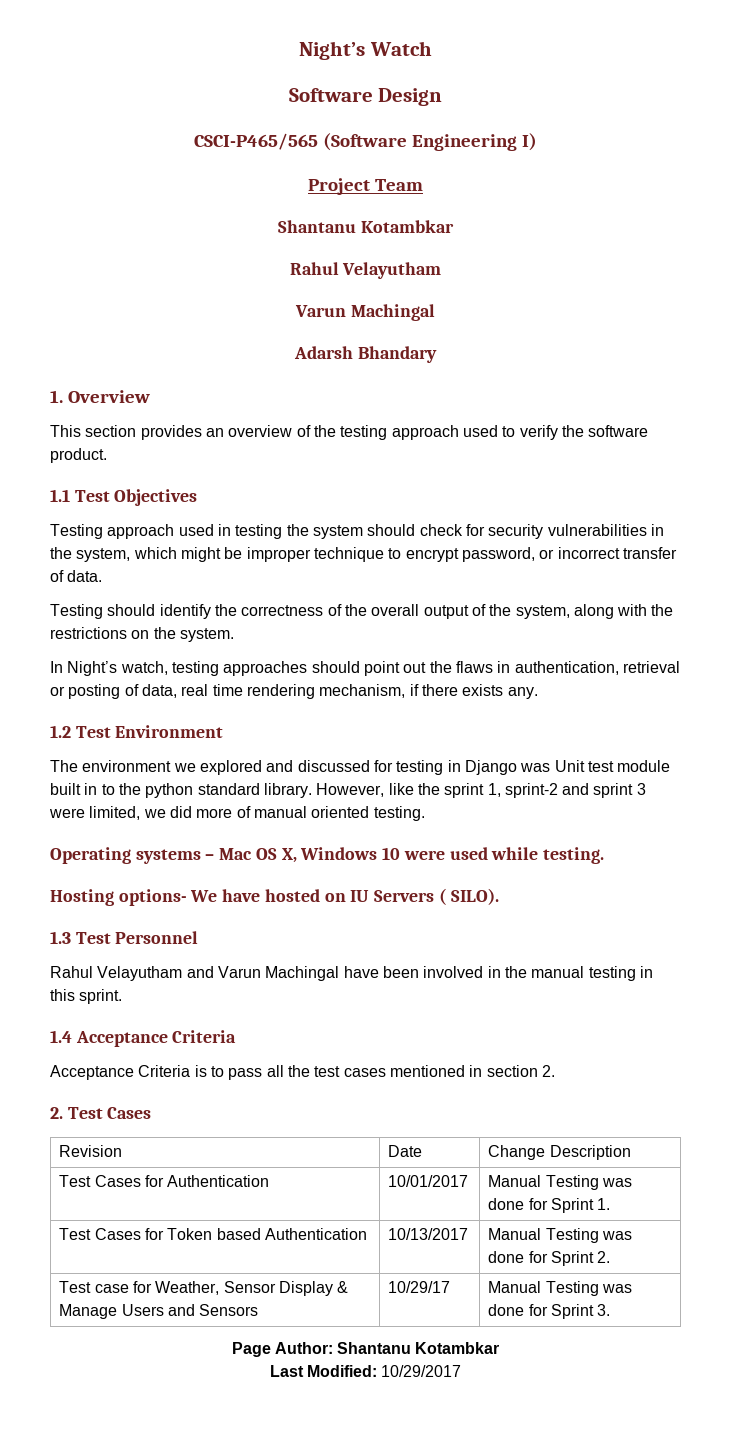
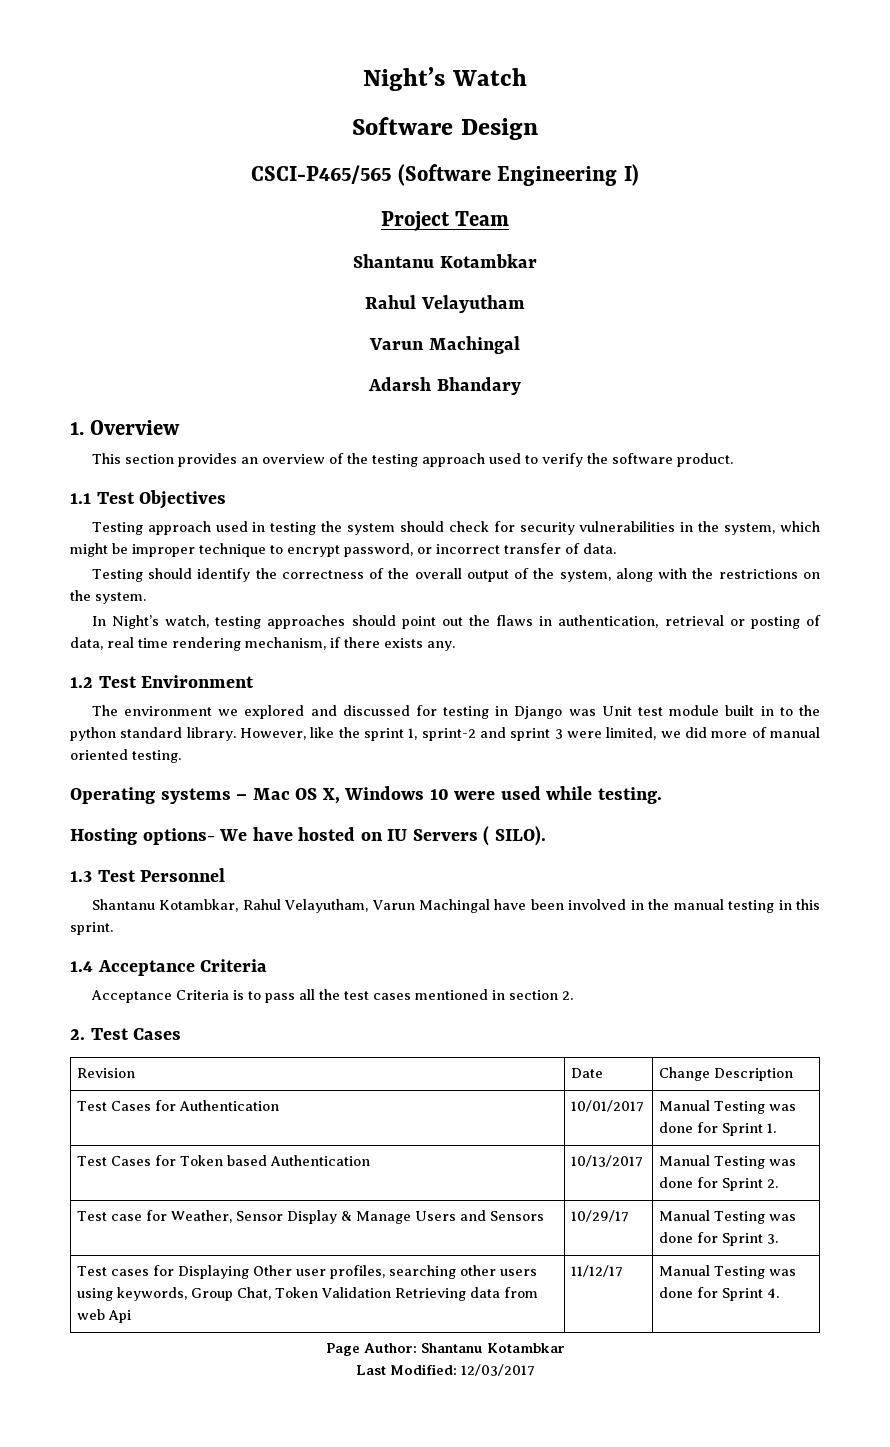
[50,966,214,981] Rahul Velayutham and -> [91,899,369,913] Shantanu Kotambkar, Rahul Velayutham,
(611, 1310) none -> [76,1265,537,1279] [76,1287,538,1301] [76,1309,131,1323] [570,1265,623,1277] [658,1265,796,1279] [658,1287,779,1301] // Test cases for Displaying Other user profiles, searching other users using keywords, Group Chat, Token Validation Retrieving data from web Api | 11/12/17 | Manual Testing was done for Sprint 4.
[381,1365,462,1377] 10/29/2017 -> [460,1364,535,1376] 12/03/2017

• • • • •

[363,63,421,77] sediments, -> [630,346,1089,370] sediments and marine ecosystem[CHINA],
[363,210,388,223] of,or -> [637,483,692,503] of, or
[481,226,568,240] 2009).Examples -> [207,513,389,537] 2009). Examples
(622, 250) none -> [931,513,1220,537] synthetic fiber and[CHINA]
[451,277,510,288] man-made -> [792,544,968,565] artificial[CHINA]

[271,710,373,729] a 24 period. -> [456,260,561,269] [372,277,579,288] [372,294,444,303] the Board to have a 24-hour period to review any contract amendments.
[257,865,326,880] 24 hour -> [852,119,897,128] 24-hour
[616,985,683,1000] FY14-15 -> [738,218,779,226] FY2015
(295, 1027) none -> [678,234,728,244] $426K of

• • • • •

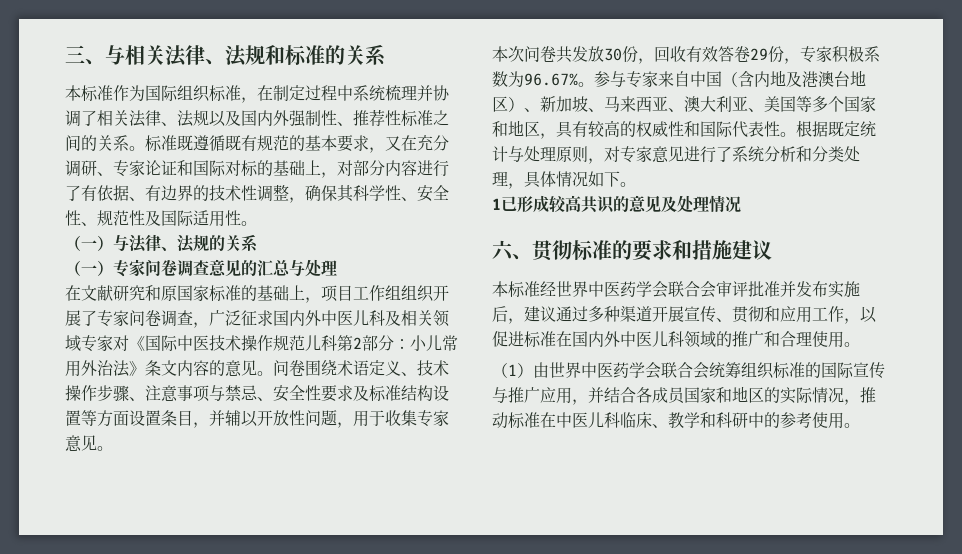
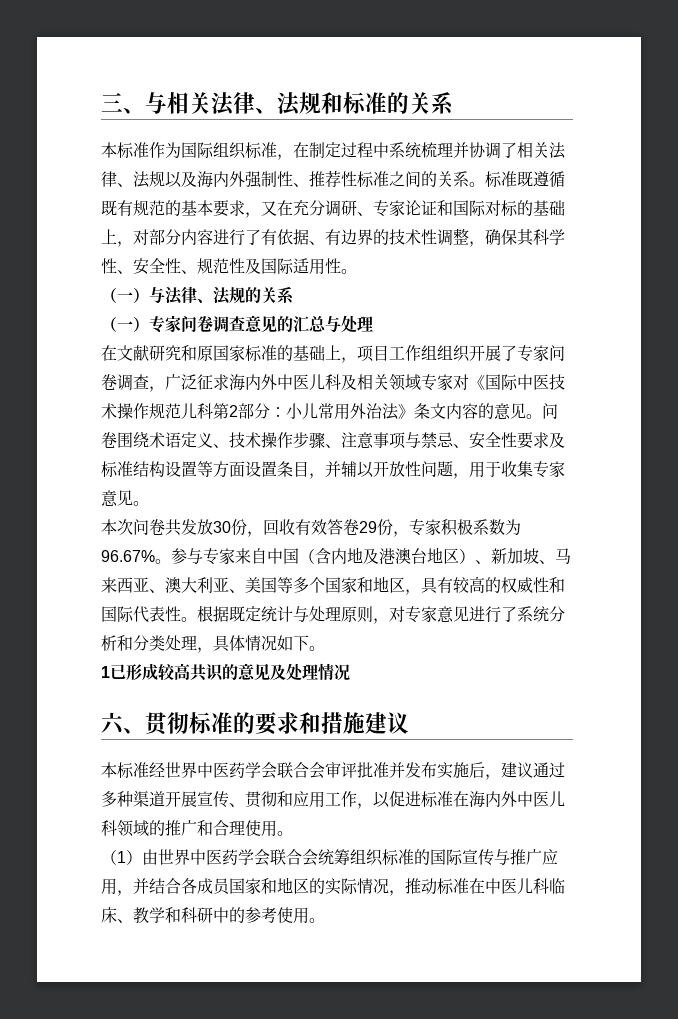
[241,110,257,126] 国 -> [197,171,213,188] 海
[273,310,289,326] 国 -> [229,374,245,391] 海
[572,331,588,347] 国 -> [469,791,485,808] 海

• • • • •

## Prompt
Only one stretch of the entries above is wanted: the lines from the one containing "[481,226,568,240] 2009).Examples ->" through the one containing "(295, 1027) none". Please reproduce it exactly.

## Task answer
[481,226,568,240] 2009).Examples -> [207,513,389,537] 2009). Examples
(622, 250) none -> [931,513,1220,537] synthetic fiber and[CHINA]
[451,277,510,288] man-made -> [792,544,968,565] artificial[CHINA]

[271,710,373,729] a 24 period. -> [456,260,561,269] [372,277,579,288] [372,294,444,303] the Board to have a 24-hour period to review any contract amendments.
[257,865,326,880] 24 hour -> [852,119,897,128] 24-hour
[616,985,683,1000] FY14-15 -> [738,218,779,226] FY2015
(295, 1027) none -> [678,234,728,244] $426K of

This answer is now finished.